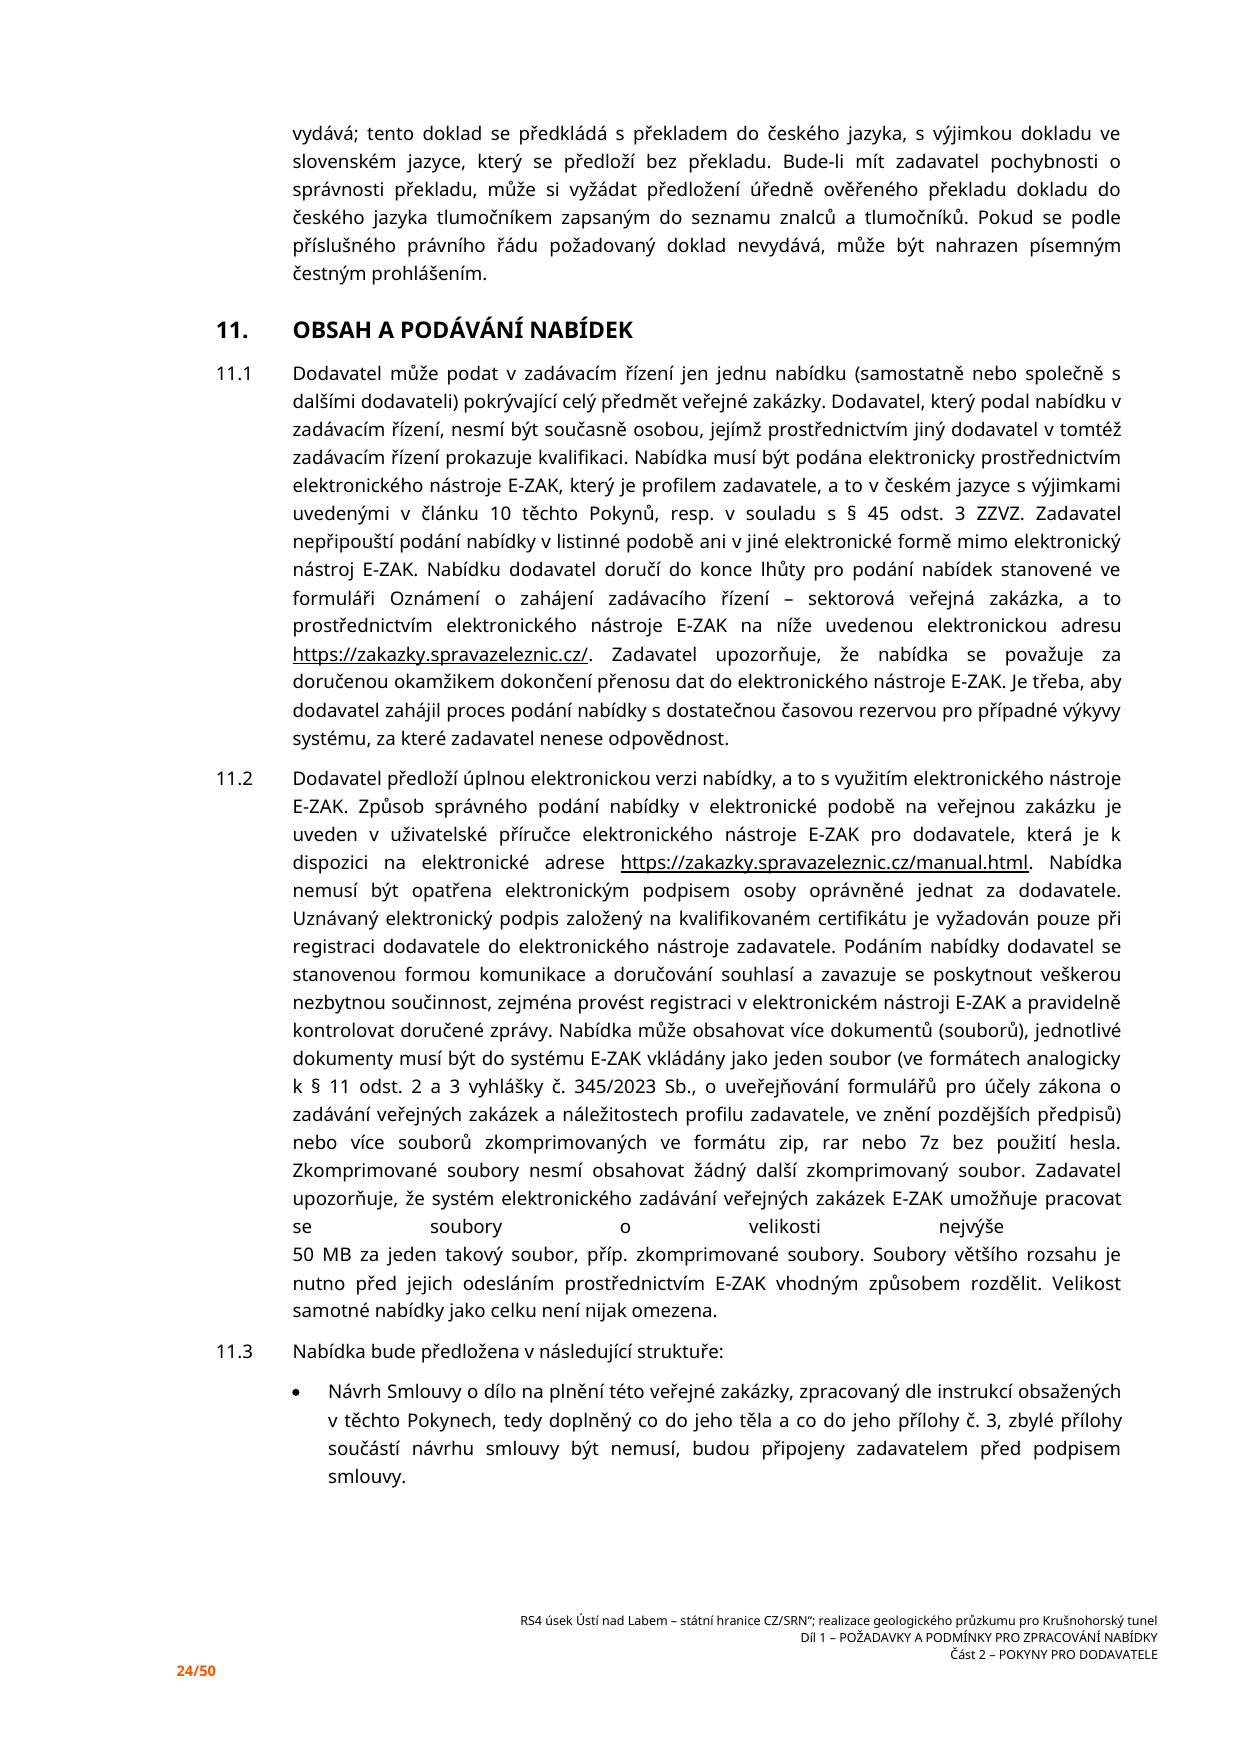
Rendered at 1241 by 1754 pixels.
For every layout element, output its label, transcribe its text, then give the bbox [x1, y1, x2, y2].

text Dodavatel může podat v zadávacím řízení jen jednu nabídku (samostatně nebo společně s dalšími dodavateli) pokrývající celý předmět veřejné zakázky. Dodavatel, který podal nabídku v zadávacím řízení, nesmí být současně osobou, jejímž prostřednictvím jiný dodavatel v tomtéž zadávacím řízení prokazuje kvalifikaci. Nabídka musí být podána elektronicky prostřednictvím elektronického nástroje E-ZAK, který je profilem zadavatele, a to v českém jazyce s výjimkami uvedenými v článku 10 těchto Pokynů, resp. v souladu s § 45 odst. 3 ZZVZ. Zadavatel nepřipouští podání nabídky v listinné podobě ani v jiné elektronické formě mimo elektronický nástroj E-ZAK. Nabídku dodavatel doručí do konce lhůty pro podání nabídek stanovené ve formuláři Oznámení o zahájení zadávacího řízení – sektorová veřejná zakázka, a to prostřednictvím elektronického nástroje E-ZAK na níže uvedenou elektronickou adresu https://zakazky.spravazeleznic.cz/. Zadavatel upozorňuje, že nabídka se považuje za doručenou okamžikem dokončení přenosu dat do elektronického nástroje E-ZAK. Je třeba, aby dodavatel zahájil proces podání nabídky s dostatečnou časovou rezervou pro případné výkyvy systému, za které zadavatel nenese odpovědnost. [216, 361, 1122, 750]
text OBSAH a PODÁVÁNÍ NABÍDEK [216, 314, 1122, 345]
text Nabídka bude předložena v následující struktuře: [216, 1338, 1122, 1364]
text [216, 121, 1122, 286]
text Návrh Smlouvy o dílo na plnění této veřejné zakázky, zpracovaný dle instrukcí obsažených v těchto Pokynech, tedy doplněný co do jeho těla a co do jeho přílohy č. 3, zbylé přílohy součástí návrhu smlouvy být nemusí, budou připojeny zadavatelem před podpisem smlouvy. [292, 1379, 1122, 1488]
text Dodavatel předloží úplnou elektronickou verzi nabídky, a to s využitím elektronického nástroje E-ZAK. Způsob správného podání nabídky v elektronické podobě na veřejnou zakázku je uveden v uživatelské příručce elektronického nástroje E-ZAK pro dodavatele, která je k dispozici na elektronické adrese https://zakazky.spravazeleznic.cz/manual.html. Nabídka nemusí být opatřena elektronickým podpisem osoby oprávněné jednat za dodavatele. Uznávaný elektronický podpis založený na kvalifikovaném certifikátu je vyžadován pouze při registraci dodavatele do elektronického nástroje zadavatele. Podáním nabídky dodavatel se stanovenou formou komunikace a doručování souhlasí a zavazuje se poskytnout veškerou nezbytnou součinnost, zejména provést registraci v elektronickém nástroji E-ZAK a pravidelně kontrolovat doručené zprávy. Nabídka může obsahovat více dokumentů (souborů), jednotlivé dokumenty musí být do systému E-ZAK vkládány jako jeden soubor (ve formátech analogicky k § 11 odst. 2 a 3 vyhlášky č. 345/2023 Sb., o uveřejňování formulářů pro účely zákona o zadávání veřejných zakázek a náležitostech profilu zadavatele, ve znění pozdějších předpisů) nebo více souborů zkomprimovaných ve formátu zip, rar nebo 7z bez použití hesla. Zkomprimované soubory nesmí obsahovat žádný další zkomprimovaný soubor. Zadavatel upozorňuje, že systém elektronického zadávání veřejných zakázek E-ZAK umožňuje pracovat se soubory o velikosti nejvýše 50 MB za jeden takový soubor, příp. zkomprimované soubory. Soubory většího rozsahu je nutno před jejich odesláním prostřednictvím E-ZAK vhodným způsobem rozdělit. Velikost samotné nabídky jako celku není nijak omezena. [216, 765, 1122, 1323]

● **TO DO**
Each line of the data that contains "zakázky" belongs in the answer.

● **REPLY TO THE TASK**
text Dodavatel může podat v zadávacím řízení jen jednu nabídku (samostatně nebo společně s dalšími dodavateli) pokrývající celý předmět veřejné zakázky. Dodavatel, který podal nabídku v zadávacím řízení, nesmí být současně osobou, jejímž prostřednictvím jiný dodavatel v tomtéž zadávacím řízení prokazuje kvalifikaci. Nabídka musí být podána elektronicky prostřednictvím elektronického nástroje E-ZAK, který je profilem zadavatele, a to v českém jazyce s výjimkami uvedenými v článku 10 těchto Pokynů, resp. v souladu s § 45 odst. 3 ZZVZ. Zadavatel nepřipouští podání nabídky v listinné podobě ani v jiné elektronické formě mimo elektronický nástroj E-ZAK. Nabídku dodavatel doručí do konce lhůty pro podání nabídek stanovené ve formuláři Oznámení o zahájení zadávacího řízení – sektorová veřejná zakázka, a to prostřednictvím elektronického nástroje E-ZAK na níže uvedenou elektronickou adresu https://zakazky.spravazeleznic.cz/. Zadavatel upozorňuje, že nabídka se považuje za doručenou okamžikem dokončení přenosu dat do elektronického nástroje E-ZAK. Je třeba, aby dodavatel zahájil proces podání nabídky s dostatečnou časovou rezervou pro případné výkyvy systému, za které zadavatel nenese odpovědnost. [216, 361, 1122, 750]
text Návrh Smlouvy o dílo na plnění této veřejné zakázky, zpracovaný dle instrukcí obsažených v těchto Pokynech, tedy doplněný co do jeho těla a co do jeho přílohy č. 3, zbylé přílohy součástí návrhu smlouvy být nemusí, budou připojeny zadavatelem před podpisem smlouvy. [292, 1379, 1122, 1488]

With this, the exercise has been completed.